El primer tiempo del capitalismo se sustentaba bajo la égida de una sociedad de sacrificio, bajo el ejercicio de una idealización de él: por encima de todo se encontraba el deber social; en sus fases iniciales, el capitalismo se erigía con su propia forma de prohibición; se basó en la ética del trabajo, y la postergación de la gratificación, en el aplazamiento de los goces. El primer espíritu del capitalismo se sostenía en acumular para poder acumular y producir para poder producir, anudado al sentido de un deber profesional sustentado en el ascetismo racional.
Este espíritu inicial del capitalismo se desplegó desde el siglo XIX hasta el primer tercio del siglo XX. Para el avance social y el acceso al mundo del capitalismo el ahorro era el principal medio; se auspiciaba una cierta ética del ahorro bajo los significantes de la moderación, hasta la restricción, el autocontrol, el trabajo duro, la perseverancia, el valor personal de cada sujeto… cuestiones que el mercado en consonancia con la ideología capitalista valoraba como positivos.
Siguiendo a McGowan, el segundo momento del capitalismo es el goce ordenado; ahora el disfrute privado se torna en una fuerza estabilizadora, ya no se siente como una amenaza a la antigua sociedad de prohibición, e incluso alcanza el imperativo del deber del disfrute. Se hace presente la dominación del hedonismo consumista bajo el sostén del disfrute personal a cualquier precio.
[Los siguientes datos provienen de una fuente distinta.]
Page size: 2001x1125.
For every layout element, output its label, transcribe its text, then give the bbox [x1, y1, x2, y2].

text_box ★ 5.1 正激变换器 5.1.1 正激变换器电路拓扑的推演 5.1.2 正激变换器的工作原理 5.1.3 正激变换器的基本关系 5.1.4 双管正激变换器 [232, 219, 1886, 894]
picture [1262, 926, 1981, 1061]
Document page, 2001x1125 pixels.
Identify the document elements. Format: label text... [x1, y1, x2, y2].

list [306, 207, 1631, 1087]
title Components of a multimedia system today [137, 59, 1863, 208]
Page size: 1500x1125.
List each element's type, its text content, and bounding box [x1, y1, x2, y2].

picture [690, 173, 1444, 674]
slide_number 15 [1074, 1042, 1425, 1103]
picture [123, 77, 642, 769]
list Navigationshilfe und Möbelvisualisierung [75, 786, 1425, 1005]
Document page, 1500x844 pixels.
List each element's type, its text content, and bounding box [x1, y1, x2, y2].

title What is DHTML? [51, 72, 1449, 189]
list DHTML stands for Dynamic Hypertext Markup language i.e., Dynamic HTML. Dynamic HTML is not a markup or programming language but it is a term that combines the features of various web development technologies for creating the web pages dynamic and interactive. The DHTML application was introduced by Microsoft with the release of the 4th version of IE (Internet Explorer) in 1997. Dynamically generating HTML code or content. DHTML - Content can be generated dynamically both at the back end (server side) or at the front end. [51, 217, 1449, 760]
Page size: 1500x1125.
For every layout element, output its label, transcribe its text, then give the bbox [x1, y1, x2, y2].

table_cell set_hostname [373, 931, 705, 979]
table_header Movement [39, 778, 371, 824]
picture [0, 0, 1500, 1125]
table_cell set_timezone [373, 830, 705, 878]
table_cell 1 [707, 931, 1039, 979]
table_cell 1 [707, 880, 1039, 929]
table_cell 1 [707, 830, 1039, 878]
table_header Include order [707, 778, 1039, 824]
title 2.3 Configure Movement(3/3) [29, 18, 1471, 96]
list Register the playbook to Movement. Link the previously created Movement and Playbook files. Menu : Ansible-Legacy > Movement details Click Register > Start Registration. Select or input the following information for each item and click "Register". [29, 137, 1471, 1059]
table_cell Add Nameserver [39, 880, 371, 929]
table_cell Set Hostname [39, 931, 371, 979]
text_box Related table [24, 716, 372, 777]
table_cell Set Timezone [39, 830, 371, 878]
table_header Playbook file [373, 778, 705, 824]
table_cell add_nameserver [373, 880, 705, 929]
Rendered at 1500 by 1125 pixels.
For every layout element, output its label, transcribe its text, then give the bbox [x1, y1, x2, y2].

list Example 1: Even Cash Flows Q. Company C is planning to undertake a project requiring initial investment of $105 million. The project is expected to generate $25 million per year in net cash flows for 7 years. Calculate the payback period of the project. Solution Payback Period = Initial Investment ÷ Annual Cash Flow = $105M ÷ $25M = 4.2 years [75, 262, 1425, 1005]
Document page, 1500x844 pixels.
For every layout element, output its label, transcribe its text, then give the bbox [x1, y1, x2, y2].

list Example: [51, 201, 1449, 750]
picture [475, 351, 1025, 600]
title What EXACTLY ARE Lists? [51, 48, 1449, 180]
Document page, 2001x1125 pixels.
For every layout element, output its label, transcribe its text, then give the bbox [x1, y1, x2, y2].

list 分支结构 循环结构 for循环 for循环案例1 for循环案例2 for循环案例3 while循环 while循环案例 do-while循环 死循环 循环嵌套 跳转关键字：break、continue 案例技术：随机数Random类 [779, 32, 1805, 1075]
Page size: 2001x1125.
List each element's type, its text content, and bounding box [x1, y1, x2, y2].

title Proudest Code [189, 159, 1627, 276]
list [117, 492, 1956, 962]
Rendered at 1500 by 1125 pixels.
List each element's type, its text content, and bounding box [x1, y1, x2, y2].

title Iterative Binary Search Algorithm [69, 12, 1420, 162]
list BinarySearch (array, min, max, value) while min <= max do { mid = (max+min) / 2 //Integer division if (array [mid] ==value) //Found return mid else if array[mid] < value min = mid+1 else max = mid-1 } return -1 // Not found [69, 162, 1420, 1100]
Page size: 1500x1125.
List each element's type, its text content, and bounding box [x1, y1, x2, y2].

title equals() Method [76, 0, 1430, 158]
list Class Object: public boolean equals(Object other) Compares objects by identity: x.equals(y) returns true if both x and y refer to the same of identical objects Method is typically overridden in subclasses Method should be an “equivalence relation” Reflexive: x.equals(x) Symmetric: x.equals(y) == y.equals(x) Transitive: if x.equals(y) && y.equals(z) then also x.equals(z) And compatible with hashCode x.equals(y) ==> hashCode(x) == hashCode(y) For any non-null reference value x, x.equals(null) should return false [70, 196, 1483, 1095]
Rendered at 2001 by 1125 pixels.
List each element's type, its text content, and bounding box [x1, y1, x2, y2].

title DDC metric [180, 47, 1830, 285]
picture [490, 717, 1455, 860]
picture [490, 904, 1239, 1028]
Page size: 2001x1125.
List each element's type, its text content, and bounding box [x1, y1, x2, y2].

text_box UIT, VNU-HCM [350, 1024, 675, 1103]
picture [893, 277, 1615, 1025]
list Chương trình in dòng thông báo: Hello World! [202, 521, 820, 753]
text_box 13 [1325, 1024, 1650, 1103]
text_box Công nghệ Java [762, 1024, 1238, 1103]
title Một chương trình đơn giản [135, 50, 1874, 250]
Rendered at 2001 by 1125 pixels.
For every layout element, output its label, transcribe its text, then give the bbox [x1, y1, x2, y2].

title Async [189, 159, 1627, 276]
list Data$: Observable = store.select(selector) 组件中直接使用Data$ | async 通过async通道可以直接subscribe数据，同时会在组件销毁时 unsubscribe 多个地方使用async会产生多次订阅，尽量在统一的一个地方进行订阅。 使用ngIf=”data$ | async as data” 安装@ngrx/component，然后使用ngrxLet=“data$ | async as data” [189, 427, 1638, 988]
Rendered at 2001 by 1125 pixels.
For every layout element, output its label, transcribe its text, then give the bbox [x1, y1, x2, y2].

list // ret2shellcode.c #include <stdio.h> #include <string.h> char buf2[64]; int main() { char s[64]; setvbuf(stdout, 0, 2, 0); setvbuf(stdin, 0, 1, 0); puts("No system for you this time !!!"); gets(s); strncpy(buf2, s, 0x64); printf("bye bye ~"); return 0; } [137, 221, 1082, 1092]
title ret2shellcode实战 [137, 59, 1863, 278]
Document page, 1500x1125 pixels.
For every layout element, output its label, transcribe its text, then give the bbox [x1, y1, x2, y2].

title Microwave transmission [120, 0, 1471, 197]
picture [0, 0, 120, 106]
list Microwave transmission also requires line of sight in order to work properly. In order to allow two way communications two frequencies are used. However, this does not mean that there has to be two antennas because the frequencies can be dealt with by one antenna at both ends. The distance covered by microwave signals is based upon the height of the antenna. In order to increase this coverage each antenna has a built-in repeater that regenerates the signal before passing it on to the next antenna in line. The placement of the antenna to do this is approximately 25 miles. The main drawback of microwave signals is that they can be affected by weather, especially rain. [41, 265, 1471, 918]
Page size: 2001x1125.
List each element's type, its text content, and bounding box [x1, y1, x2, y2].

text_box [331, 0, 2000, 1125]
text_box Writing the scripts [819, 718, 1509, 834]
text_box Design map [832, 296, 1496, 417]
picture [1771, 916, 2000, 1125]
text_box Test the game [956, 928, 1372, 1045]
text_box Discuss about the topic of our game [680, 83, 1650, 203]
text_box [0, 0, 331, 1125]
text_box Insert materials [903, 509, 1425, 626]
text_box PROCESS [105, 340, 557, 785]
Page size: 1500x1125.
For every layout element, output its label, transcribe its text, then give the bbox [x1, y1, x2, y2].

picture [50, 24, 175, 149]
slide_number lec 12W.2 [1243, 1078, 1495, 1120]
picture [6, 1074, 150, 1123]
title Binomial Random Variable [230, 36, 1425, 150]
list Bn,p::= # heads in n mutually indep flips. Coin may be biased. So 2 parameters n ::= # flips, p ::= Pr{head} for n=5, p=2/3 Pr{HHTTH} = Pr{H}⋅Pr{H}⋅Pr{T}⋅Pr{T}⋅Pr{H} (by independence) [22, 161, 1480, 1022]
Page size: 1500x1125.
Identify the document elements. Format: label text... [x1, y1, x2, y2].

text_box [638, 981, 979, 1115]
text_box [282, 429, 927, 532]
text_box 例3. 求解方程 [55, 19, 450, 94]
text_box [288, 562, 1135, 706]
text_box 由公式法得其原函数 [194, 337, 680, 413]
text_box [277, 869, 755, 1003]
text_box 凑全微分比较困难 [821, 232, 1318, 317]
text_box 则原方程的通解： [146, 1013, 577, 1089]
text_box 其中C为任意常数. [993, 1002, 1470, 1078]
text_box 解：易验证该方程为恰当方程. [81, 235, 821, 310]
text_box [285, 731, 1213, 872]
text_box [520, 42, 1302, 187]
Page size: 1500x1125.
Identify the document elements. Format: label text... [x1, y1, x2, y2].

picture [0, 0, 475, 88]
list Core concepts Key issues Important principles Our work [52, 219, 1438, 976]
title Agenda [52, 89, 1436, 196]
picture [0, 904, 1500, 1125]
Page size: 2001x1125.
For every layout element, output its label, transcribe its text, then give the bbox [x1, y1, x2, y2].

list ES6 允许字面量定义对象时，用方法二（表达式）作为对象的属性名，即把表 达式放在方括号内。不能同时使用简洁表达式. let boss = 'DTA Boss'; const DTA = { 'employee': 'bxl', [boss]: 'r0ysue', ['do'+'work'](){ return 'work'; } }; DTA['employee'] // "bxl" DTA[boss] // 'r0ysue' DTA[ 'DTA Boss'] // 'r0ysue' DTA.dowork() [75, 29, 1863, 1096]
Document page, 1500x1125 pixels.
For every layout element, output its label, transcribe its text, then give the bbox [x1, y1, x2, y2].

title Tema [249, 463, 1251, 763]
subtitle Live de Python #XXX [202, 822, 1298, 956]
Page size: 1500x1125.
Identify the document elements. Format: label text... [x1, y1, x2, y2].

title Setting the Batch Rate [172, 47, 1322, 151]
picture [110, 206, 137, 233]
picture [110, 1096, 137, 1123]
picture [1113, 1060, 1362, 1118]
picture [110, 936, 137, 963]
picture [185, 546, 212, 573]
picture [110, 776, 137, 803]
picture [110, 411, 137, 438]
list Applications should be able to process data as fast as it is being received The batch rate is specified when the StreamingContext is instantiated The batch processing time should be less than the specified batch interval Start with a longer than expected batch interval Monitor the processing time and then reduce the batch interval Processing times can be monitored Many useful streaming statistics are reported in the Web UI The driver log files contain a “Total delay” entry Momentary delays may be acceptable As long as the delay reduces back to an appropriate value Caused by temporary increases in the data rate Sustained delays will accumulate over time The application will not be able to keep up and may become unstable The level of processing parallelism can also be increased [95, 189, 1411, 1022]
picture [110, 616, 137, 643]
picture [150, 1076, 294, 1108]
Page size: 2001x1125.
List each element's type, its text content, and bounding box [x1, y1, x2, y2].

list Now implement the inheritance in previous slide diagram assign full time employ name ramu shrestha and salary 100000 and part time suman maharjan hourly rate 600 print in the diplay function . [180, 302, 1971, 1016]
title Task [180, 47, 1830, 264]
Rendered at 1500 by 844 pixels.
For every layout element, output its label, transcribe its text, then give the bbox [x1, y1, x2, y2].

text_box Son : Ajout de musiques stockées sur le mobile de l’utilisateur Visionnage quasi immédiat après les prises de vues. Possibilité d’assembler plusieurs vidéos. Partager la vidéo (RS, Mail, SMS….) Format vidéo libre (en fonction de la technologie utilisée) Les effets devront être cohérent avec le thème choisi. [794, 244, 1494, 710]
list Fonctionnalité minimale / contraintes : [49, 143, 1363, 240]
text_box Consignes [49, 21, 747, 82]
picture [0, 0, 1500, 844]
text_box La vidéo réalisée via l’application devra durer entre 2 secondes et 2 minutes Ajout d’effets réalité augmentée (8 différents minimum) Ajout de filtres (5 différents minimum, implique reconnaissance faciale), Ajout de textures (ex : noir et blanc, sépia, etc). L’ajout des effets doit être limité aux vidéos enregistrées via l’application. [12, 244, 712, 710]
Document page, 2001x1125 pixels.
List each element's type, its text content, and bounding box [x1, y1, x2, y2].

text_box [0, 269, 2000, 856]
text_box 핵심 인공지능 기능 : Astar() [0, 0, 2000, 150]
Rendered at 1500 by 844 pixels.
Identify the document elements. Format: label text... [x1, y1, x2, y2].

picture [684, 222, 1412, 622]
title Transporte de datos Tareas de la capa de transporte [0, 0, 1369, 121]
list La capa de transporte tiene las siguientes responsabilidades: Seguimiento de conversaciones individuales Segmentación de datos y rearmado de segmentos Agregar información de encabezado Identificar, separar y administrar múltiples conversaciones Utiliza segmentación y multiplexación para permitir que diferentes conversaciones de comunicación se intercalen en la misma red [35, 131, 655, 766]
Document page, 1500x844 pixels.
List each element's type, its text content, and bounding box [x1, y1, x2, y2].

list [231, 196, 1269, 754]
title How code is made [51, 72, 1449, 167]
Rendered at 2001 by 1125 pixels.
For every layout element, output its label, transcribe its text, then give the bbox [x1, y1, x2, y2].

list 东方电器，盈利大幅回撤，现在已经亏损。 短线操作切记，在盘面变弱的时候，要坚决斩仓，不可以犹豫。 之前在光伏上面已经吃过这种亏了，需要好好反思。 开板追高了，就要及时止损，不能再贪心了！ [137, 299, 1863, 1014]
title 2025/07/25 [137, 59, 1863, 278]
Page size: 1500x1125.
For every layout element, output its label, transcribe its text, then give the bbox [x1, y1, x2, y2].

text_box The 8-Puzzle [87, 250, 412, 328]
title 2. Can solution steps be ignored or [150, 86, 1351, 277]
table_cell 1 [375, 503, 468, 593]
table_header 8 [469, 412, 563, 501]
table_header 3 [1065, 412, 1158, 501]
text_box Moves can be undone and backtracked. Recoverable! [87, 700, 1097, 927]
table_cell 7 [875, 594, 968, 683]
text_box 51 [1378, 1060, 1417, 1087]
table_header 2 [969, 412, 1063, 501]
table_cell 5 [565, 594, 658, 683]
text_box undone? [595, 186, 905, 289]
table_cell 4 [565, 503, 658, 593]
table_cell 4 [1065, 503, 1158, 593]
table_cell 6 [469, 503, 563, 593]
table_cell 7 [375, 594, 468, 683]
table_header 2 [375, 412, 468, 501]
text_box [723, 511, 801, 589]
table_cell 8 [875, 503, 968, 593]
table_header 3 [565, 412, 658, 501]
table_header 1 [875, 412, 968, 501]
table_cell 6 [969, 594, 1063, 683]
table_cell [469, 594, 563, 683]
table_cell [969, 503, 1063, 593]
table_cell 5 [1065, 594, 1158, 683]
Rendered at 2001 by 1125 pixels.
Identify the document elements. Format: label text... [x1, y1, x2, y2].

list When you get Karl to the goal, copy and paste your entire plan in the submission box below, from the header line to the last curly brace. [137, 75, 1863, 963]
Este imperativo del deber, del deber de disfrutar, es un mandamiento del superyó. Como versión, aparece el Enjoy tu café, tu cerveza, o lo que sea, pero realmente encierra un mandato al que es difícil oponerse porque se despliega de una forma violenta. Lacan fue uno de los pioneros en percibir esa llamada aparentemente ingenua del disfrute (enjoy), pero que es una inefable marca de poder y de autoridad. Esta llamada al disfrute es una endeleble forma de poder.
El concepto de goce de Lacan se refiere a lo que se sacrifica a través del proceso de socialización, a la parte castrada de nosotros mismos que, como carencia, no deja de influir en nuestro deseo. Es la promesa imaginaria, de recapturar este disfrute imposible (y perdido) que nos proporciona la fantasía para muchos de nuestros proyectos políticos; así se hace presente bajo las construcciones utópicas.
A través de estas promesas fantasmáticas se alcanzan experiencias parciales de disfrute, ayudando al sostenimiento del atractivo hegemónico de la promesa política, incluso sin tener que llegar a incriminar a alguien por su participación en el fracaso de restaurar la integridad subjetiva y plenitud social, esto es, por lo que hemos titulado como el robo del goce. Justo en el reverso de esta armonía se encuentra el odio, la demonización y la persecución.
La fantasía de un disfrute perfecto estimula nuestro deseo de consumo, y tan pronto como el producto deseado (objeto-causa del deseo) se encuentra en nuestras manos, la experiencia inmediata es de un disfrute parcial al que le sigue un descontento y un tercer momento de alienación. De nuevo, se precipita que el goce obtenido no es espejo del goce esperado; en todo caso, un semblante.
Así, se desvela que el sujeto, cuya marca es su falta, se convierte en el tema central de una compleja política de identificación. La carencia estimula el deseo y, por lo tanto, deriva en la constitución de que toda identidad se arma a través de procesos de identificación con objetos socialmente disponibles por el mercado, partner del capitalismo.